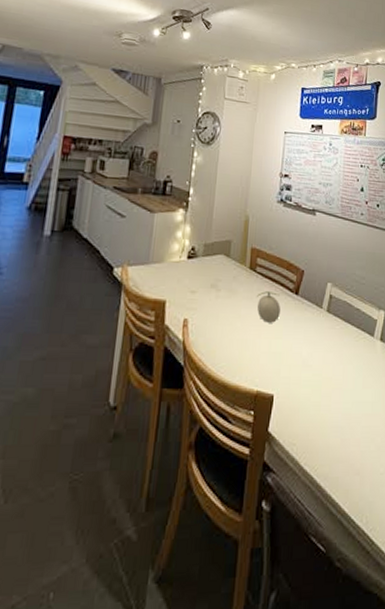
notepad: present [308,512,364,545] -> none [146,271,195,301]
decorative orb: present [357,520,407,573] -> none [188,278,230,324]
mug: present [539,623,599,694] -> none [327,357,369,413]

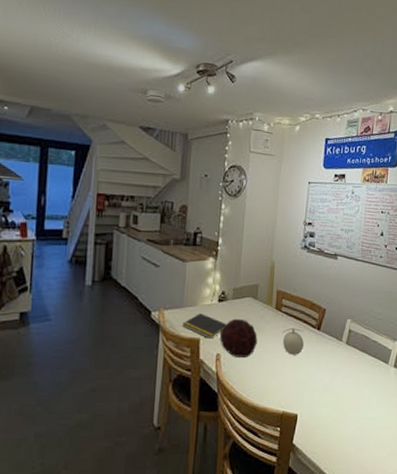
notepad: none [146,271,195,301] -> present [182,313,226,339]
decorative orb: none [188,278,230,324] -> present [220,318,258,357]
....
• What is being asked:
Each line of the material with the word "notepad" in it should be listed.

• Problem solution:
notepad: present [308,512,364,545] -> none [146,271,195,301]
notepad: none [146,271,195,301] -> present [182,313,226,339]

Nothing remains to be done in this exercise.